* [ЗАДАНИЕ] Извлеките из отрывка о Бутугычаге без изменений фрагмент между словами «Смертность в Бутугычаге» и «и живут бурундуки.» включительно.

* [ФРАГМЕНТ ТЕКСТА]
****
Смертность в Бутугычаге была очень высокая. В «лечебной» спецзоне (точнее назвать ее предсмертной) люди умирали ежедневно. Равнодушный вахтер сверял номер личного дела с номером уже готовой таблички, трижды прокалывал покойнику грудь специальной стальной пикой, втыкал ее в грязно-гнойный снег возле вахты и выпускал умершего на волю…

Я проснулся сегодня рано утром в каком-то полусне или полубреду. Жена сказала, что я во сне отвечал на ее вопросы. Мне опять снился Бутугычаг. Там, ниже кладбища, в южных распадках и на южных склонах еще кое-где растет кедровый стланик и живут бурундуки.

Часто души умерших олицетворяют в образах птиц. Но на Бутугычаге птиц нет. Наверное, души погибших на Бутугычаге в каком-то смысле олицетворяются в бурундуках. И, наверное, поэтому эти милые зверьки так прекрасны, печальны, кротки, очень доверчивы и несчастны.

В 1961 году я написал стихотворение «Кладбище в Заполярье». Им я и закончу эту главу.
****
* [ИСХОДНЫЕ ЗАПИСИ]
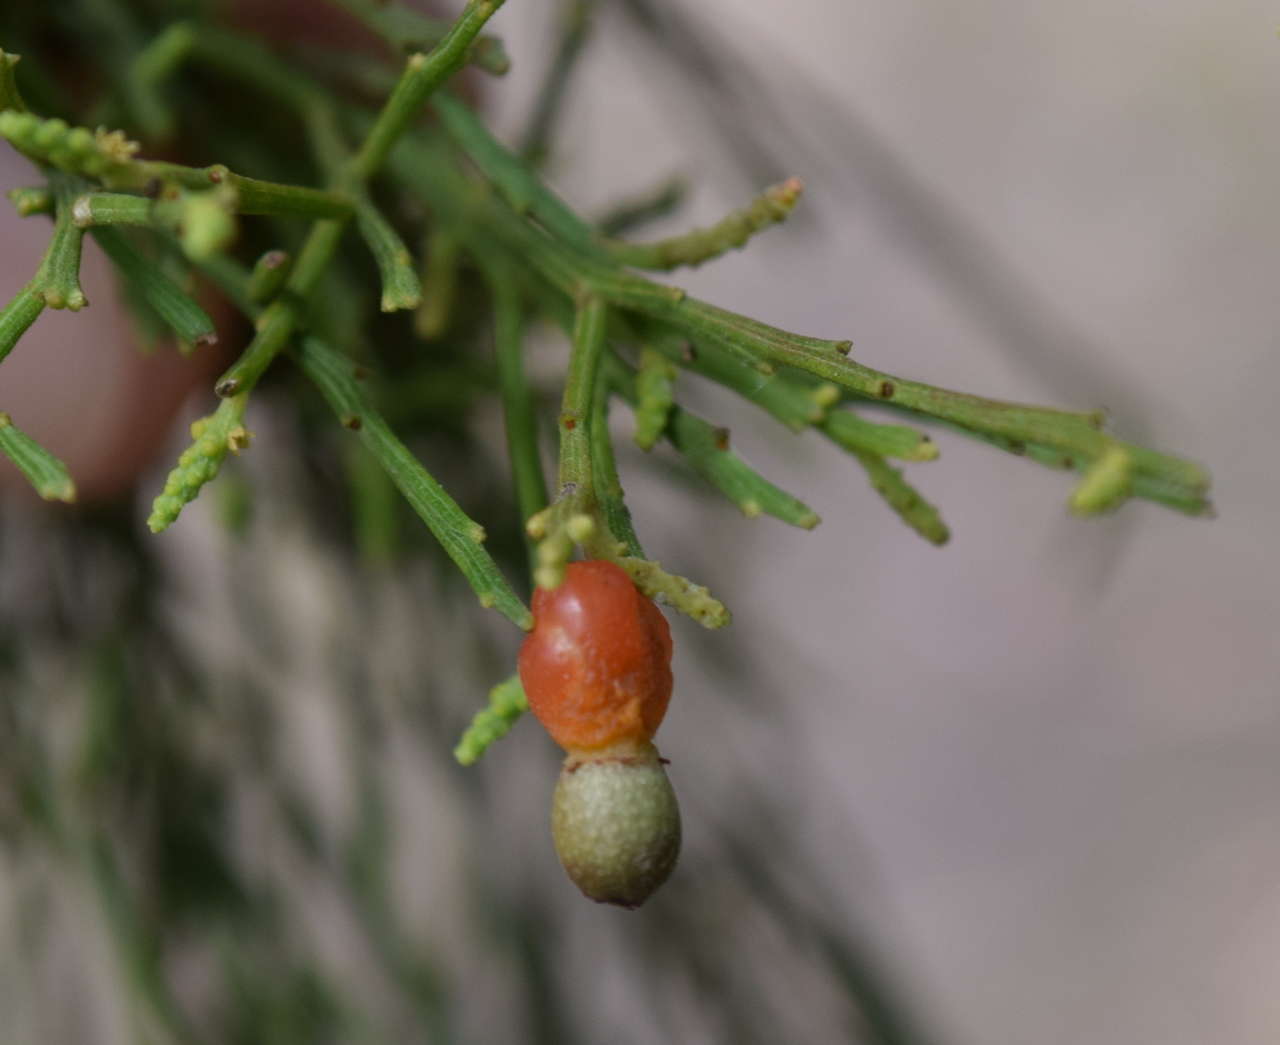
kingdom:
****
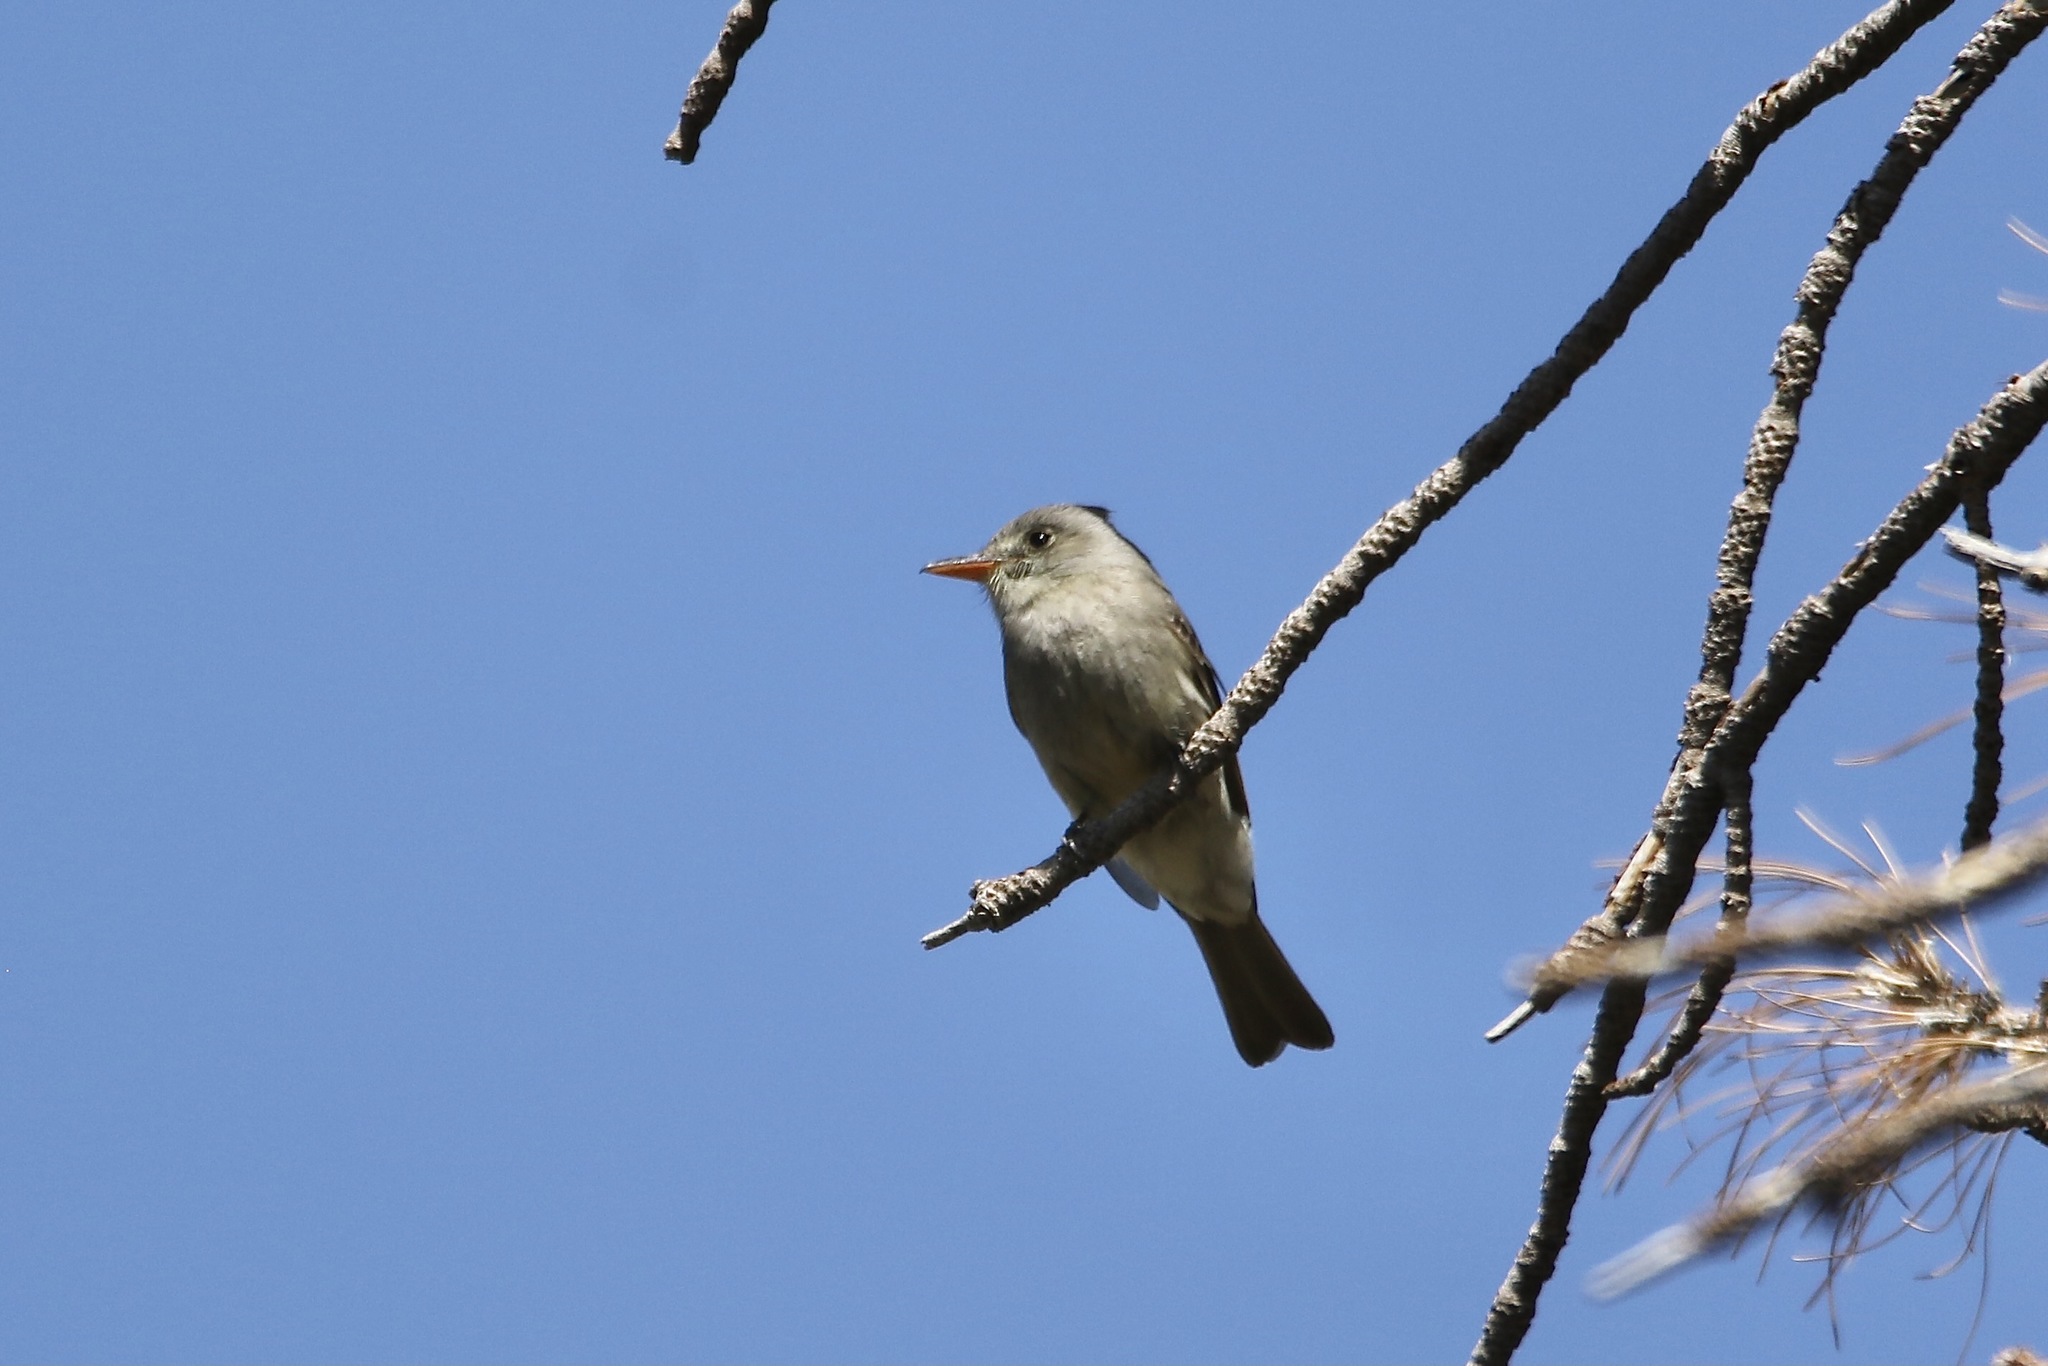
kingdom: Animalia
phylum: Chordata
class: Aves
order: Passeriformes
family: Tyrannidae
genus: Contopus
****
* [ОТВЕТ]
Смертность в Бутугычаге была очень высокая. В «лечебной» спецзоне (точнее назвать ее предсмертной) люди умирали ежедневно. Равнодушный вахтер сверял номер личного дела с номером уже готовой таблички, трижды прокалывал покойнику грудь специальной стальной пикой, втыкал ее в грязно-гнойный снег возле вахты и выпускал умершего на волю…

Я проснулся сегодня рано утром в каком-то полусне или полубреду. Жена сказала, что я во сне отвечал на ее вопросы. Мне опять снился Бутугычаг. Там, ниже кладбища, в южных распадках и на южных склонах еще кое-где растет кедровый стланик и живут бурундуки.